Treatment for Depression may Include the Following Recommendations:

  • Behavioral therapy,
  • Cognitive-behavioral therapy,
  • Problem-solving therapy,
  • Brief psychodynamic therapy (also called insight-oriented therapy),
  • Life review (also called reminiscence therapy),
  • Light therapy.

Antidepressant medicines may also be utilized, although they might not be successful unless they're combined with some sort of psychotherapy. Additionally, the risk of falling is increased by antidepressant drugs, especially SSRIs (selective serotonin reuptake inhibitors).

Caretakers may need to take additional safety precautions if antidepressant prescriptions are given, such as eliminating or reducing trip hazards from the house, putting safety bars in bathrooms and/or near the bed, and stepping up direct monitoring and/or physical help as required. A physical therapist may need to be consulted if falls or balance problems become a problem.

Dementia

Professionals manage dementia and the agitation that comes with it in a variety of ways, including by creating the ideal atmosphere, administering medicine, and obtaining assistance for a family. For instance, when they experience physical discomfort, some people may get irritated. maintain the patient's comfort and offer routine assistance.

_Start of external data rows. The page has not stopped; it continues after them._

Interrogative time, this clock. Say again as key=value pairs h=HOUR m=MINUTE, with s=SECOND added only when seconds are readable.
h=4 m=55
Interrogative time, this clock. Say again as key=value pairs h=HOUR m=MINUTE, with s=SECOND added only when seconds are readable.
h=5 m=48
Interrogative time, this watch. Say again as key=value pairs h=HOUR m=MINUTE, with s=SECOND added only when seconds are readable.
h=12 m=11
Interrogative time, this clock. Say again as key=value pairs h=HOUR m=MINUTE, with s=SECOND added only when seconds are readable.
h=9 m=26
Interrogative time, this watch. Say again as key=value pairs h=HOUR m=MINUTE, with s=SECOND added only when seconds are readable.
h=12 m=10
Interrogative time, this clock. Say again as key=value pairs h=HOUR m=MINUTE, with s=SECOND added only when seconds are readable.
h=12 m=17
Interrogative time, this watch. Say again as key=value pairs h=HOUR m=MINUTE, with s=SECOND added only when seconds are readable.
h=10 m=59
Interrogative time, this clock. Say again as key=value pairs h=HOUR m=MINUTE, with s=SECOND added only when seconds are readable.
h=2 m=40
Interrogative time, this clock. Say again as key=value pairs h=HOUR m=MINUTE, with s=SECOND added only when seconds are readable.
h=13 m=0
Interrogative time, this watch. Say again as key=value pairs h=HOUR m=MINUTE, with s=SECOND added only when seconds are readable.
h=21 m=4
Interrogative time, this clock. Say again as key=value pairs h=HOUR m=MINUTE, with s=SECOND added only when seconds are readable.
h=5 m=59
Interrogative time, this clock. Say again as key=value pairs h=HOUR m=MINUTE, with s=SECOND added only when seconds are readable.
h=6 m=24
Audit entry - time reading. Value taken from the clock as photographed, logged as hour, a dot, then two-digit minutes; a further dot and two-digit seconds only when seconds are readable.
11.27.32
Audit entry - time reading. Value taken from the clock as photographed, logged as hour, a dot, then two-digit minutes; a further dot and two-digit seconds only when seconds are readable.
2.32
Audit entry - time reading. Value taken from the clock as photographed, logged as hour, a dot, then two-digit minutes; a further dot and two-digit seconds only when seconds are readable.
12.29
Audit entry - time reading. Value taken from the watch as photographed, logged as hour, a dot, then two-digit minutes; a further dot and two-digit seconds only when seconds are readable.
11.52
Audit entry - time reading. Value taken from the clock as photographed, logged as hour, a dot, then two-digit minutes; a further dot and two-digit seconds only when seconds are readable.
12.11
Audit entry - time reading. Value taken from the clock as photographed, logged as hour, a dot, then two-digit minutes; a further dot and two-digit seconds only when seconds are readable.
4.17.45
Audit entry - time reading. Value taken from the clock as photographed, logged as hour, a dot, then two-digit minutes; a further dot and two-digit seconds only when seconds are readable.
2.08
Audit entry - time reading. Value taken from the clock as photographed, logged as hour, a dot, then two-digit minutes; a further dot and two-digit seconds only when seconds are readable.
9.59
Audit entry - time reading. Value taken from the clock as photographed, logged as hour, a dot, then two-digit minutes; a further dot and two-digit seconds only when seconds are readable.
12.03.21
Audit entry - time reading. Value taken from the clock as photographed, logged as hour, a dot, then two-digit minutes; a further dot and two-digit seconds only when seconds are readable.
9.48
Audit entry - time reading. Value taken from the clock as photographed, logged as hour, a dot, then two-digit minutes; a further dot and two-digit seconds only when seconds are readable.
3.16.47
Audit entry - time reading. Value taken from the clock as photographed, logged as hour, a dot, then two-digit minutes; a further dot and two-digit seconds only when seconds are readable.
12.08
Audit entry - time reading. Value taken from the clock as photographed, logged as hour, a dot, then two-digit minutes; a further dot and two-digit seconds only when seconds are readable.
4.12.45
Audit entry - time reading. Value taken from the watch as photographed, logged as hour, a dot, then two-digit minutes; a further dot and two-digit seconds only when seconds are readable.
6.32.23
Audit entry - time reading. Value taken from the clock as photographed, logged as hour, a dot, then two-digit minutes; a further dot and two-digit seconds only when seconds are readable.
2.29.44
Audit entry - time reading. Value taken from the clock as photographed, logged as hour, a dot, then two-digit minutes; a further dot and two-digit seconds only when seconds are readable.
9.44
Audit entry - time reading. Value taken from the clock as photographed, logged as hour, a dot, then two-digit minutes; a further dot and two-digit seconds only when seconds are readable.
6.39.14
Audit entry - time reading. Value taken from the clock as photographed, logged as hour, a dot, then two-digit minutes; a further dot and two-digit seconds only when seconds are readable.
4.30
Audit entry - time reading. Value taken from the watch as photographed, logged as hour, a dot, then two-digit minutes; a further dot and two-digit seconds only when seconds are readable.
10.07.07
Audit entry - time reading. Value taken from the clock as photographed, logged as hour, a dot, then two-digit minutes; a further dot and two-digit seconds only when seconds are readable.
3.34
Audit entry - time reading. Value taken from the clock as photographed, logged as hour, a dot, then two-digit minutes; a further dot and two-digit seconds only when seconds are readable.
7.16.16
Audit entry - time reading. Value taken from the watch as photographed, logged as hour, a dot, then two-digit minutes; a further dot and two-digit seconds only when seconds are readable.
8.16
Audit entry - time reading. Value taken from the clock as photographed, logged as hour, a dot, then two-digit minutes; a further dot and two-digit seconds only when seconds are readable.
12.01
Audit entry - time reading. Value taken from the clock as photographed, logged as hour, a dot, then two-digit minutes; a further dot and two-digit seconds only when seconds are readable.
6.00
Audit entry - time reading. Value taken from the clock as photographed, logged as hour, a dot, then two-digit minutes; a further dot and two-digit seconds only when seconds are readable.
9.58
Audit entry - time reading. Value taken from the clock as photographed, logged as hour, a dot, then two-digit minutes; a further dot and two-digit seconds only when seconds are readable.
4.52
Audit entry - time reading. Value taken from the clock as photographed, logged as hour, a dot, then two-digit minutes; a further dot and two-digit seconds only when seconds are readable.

Additionally, medication can assist to reduce agitation. Sedation is a tool that can be used in an emergency and can leave a patient sleepy for a few hours. Although there are long-term treatments available without these side effects, it can occasionally take a week for medication to start working. Antipsychotics can lessen delirium and psychosis, and benzodiazepines or trazodone are occasionally prescribed by doctors to treat insomnia.

When over-the-counter remedies don't work, they may prescribe antidepressants for depression or arthritic pain. Buspirone can aid in the long-term management of anxiety. In some circumstances, an antipsychotic can also be used. Before prescribing medication, the doctor must ensure that the patient has no additional medical conditions or medications that may interact with it.